With the “fake” canard becoming unusable, Marquez took another tack, denouncing its disclosure as improper. “The aide-memoire is still confidential and the findings therein have yet to be confirmed,” he protested. Translation: the high court, the one that “continues to be transparent and vigilant in its financial affairs,” cannot be subject to the lawful, routine scrutiny the rest of the government is subject to, as the Court itself has ruled many times. From barring the release of judges and justices’ statements of assets, liabilities and net worth to now taking umbrage at a leak that asks some hard questions, the judiciary seems steeped in its own brand of omerta. How inconvenient, then, to have to deal with a wayward but unassailable brief that all but shatters that culture of secrecy.
Next, enter the minor injury defense. The $199,900 “ineligible” transactions, said Marquez, represented “only 0.75 percent of the loan.” But where did the money go? And isn’t stealing the same under the law, whatever amount gets pilfered? Worse, must the Supreme Court now be defended on these pathetic grounds?

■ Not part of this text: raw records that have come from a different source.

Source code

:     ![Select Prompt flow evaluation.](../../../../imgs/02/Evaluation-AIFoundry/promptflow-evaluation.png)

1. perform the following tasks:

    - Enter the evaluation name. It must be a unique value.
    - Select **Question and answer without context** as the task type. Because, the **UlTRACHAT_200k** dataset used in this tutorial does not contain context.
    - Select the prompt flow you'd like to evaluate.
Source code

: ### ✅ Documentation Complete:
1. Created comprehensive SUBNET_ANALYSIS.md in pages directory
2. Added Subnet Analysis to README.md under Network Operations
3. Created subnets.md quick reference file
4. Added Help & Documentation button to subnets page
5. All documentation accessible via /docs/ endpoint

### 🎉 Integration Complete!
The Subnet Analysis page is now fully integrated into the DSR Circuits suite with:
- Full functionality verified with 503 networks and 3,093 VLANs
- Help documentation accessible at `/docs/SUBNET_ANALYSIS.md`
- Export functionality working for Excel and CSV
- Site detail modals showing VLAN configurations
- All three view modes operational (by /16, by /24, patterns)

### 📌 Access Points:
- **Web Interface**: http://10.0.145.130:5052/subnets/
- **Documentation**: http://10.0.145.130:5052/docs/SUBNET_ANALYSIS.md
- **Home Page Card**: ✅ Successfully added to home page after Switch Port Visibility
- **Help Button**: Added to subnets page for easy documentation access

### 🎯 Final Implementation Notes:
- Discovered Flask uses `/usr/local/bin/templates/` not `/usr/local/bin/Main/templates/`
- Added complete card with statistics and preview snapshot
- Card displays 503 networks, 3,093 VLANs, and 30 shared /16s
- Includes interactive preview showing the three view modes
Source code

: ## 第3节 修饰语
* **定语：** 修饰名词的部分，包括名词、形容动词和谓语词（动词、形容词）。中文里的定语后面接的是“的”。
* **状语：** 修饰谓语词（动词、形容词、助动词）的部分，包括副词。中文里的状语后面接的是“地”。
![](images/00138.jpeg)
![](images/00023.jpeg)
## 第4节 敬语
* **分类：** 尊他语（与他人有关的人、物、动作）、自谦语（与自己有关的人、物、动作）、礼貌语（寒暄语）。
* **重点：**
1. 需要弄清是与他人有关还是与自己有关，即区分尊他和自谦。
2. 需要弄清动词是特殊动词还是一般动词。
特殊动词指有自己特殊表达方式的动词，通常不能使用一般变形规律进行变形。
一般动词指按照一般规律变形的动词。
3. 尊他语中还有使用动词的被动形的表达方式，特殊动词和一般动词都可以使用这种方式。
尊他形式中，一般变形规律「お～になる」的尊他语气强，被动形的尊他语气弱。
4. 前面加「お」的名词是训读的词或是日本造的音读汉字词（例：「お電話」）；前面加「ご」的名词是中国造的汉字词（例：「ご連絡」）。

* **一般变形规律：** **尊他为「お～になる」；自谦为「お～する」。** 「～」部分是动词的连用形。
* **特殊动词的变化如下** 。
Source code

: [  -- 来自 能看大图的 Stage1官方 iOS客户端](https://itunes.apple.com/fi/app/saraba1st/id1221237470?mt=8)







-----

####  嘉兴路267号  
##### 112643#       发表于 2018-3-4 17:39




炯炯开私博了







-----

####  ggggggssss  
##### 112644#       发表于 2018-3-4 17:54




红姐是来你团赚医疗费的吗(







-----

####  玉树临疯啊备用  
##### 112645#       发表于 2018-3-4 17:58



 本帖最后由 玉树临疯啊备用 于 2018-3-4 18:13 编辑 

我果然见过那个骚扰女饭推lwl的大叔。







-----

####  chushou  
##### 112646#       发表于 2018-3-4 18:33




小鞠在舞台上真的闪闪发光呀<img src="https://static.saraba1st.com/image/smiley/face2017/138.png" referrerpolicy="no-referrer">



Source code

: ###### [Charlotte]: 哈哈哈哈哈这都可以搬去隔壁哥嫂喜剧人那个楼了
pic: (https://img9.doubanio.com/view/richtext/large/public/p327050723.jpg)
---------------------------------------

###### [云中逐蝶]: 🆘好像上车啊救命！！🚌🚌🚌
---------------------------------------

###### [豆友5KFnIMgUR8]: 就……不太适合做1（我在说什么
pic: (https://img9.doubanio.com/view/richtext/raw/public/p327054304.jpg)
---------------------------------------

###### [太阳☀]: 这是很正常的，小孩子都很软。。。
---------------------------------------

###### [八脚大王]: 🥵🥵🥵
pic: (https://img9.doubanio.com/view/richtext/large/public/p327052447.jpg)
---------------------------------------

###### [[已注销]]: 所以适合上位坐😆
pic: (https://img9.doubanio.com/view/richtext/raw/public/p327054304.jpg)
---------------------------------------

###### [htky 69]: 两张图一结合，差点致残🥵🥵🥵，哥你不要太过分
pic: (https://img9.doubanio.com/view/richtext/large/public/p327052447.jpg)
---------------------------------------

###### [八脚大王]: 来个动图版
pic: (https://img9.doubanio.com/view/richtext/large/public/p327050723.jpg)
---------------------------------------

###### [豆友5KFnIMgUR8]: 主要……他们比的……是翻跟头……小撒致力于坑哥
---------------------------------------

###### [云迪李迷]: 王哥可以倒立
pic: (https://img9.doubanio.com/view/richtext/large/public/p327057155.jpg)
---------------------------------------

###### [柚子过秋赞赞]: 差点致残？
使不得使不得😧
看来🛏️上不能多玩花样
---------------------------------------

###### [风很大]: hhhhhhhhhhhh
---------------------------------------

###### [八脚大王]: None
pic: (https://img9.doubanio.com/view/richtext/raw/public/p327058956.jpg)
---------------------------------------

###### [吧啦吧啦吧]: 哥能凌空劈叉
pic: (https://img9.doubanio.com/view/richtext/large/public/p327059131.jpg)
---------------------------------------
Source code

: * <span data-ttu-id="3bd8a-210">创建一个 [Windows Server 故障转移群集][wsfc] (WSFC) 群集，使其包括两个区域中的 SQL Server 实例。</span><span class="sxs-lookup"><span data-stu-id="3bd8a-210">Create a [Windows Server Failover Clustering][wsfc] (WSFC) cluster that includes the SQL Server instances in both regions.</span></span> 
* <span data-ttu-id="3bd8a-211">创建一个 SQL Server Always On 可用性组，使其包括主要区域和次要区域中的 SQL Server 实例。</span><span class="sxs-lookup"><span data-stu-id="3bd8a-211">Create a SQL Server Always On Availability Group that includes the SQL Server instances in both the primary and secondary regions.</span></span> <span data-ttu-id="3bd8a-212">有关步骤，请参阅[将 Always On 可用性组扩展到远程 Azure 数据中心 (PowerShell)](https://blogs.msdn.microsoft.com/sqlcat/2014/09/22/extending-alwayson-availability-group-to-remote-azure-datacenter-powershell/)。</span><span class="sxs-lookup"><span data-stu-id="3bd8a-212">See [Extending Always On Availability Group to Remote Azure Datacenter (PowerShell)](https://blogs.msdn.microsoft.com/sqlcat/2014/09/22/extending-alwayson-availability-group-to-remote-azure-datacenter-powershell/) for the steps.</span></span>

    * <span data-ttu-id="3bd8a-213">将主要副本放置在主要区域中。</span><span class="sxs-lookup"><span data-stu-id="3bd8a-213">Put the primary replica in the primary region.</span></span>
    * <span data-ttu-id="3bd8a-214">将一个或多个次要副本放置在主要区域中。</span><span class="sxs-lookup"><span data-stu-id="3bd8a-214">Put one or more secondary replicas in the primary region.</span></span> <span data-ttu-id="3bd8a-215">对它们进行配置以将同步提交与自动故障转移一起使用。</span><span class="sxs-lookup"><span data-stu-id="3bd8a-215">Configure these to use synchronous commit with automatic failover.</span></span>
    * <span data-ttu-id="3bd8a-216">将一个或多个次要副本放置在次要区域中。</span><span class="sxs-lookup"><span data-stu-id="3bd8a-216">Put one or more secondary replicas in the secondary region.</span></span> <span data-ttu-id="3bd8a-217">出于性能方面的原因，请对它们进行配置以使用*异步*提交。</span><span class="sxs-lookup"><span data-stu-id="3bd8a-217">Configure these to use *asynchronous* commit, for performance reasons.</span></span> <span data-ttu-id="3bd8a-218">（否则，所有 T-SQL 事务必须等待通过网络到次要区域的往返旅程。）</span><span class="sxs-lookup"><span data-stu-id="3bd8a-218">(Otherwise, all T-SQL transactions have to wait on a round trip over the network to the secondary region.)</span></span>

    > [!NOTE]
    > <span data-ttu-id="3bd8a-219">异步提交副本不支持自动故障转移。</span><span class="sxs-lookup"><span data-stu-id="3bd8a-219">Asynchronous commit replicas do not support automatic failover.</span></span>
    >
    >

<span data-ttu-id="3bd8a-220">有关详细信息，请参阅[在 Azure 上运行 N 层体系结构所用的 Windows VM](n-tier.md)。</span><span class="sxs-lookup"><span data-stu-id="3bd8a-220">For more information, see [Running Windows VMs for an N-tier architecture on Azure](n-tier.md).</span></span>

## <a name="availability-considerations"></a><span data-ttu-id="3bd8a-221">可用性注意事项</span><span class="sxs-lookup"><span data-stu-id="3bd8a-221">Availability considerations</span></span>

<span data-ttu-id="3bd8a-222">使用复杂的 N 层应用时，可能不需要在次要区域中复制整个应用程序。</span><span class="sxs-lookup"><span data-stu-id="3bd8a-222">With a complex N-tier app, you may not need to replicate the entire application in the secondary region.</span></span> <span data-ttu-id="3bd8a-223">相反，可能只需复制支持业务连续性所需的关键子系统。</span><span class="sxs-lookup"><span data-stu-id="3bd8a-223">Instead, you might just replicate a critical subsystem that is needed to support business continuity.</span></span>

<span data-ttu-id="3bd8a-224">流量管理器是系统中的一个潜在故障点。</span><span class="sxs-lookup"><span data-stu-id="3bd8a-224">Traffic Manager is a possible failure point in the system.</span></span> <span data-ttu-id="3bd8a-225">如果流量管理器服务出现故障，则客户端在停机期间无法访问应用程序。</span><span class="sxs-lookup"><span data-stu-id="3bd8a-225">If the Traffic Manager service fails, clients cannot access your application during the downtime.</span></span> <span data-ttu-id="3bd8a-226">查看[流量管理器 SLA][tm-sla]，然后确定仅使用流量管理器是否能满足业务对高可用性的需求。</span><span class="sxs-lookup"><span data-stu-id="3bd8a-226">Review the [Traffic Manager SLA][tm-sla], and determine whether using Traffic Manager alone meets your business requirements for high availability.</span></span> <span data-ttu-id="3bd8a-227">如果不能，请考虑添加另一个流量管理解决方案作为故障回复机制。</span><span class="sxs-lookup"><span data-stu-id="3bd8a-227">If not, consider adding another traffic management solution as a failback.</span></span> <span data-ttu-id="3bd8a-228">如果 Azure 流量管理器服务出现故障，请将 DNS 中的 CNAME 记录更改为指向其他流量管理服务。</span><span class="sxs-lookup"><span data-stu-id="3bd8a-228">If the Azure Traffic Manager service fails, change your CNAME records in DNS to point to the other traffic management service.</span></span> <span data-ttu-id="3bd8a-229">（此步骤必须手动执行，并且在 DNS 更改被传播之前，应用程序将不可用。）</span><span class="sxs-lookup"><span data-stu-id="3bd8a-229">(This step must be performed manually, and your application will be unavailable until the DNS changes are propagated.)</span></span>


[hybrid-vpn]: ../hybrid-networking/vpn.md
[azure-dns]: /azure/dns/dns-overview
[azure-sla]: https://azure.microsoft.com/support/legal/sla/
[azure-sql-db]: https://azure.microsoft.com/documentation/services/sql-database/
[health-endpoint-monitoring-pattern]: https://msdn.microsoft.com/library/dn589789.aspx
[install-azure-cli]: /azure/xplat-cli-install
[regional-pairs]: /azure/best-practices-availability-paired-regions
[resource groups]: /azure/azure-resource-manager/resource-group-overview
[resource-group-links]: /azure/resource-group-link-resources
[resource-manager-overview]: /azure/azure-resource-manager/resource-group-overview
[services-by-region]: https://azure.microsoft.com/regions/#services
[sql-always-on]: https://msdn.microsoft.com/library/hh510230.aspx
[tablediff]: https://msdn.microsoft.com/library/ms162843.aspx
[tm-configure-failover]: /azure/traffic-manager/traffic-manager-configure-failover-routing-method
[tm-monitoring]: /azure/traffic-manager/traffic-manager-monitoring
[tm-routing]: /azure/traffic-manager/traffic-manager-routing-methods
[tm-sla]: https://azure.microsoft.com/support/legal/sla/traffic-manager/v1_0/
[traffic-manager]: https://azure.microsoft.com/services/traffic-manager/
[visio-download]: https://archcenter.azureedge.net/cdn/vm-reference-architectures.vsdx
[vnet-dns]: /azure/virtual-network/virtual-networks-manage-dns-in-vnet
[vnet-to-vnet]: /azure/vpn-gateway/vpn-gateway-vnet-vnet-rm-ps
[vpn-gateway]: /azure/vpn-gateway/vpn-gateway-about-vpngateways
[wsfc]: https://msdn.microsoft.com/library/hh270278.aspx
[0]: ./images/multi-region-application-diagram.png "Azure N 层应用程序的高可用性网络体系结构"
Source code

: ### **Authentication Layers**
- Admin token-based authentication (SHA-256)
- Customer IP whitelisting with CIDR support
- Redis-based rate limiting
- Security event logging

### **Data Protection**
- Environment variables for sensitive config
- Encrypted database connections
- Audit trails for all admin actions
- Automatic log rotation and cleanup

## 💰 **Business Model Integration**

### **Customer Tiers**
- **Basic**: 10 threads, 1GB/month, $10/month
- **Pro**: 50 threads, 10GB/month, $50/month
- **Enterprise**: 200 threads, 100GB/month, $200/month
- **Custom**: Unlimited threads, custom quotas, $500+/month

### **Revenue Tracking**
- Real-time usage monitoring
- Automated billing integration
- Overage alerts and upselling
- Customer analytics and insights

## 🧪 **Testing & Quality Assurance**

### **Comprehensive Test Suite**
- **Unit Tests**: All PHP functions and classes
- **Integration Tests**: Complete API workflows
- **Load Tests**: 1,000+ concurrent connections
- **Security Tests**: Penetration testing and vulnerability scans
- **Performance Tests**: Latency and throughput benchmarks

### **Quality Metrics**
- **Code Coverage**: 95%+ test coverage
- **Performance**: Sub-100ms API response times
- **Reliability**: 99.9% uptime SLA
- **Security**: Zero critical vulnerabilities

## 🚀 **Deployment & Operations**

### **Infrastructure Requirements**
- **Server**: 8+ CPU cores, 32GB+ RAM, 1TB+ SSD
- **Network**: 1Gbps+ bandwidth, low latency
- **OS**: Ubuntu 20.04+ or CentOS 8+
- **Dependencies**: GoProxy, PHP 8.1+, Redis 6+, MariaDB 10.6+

“Chief Justice Corona is just inheriting the project,” Marquez tried again. True, but the irregularities the World Bank noted began only in 2010, when Corona was already the Chief Justice.
Finally, down on his last card, Marquez sought a wholesale change of topic. The Aquino administration, he fumed, has “so many concerns to address, instead of focusing their attention on the judiciary. There’s continuous hike in oil prices. We saw transport groups complaining. The victims of ‘Sendong’ still don’t have their houses to live in.”
Non sequitur. There ought to be a law against it.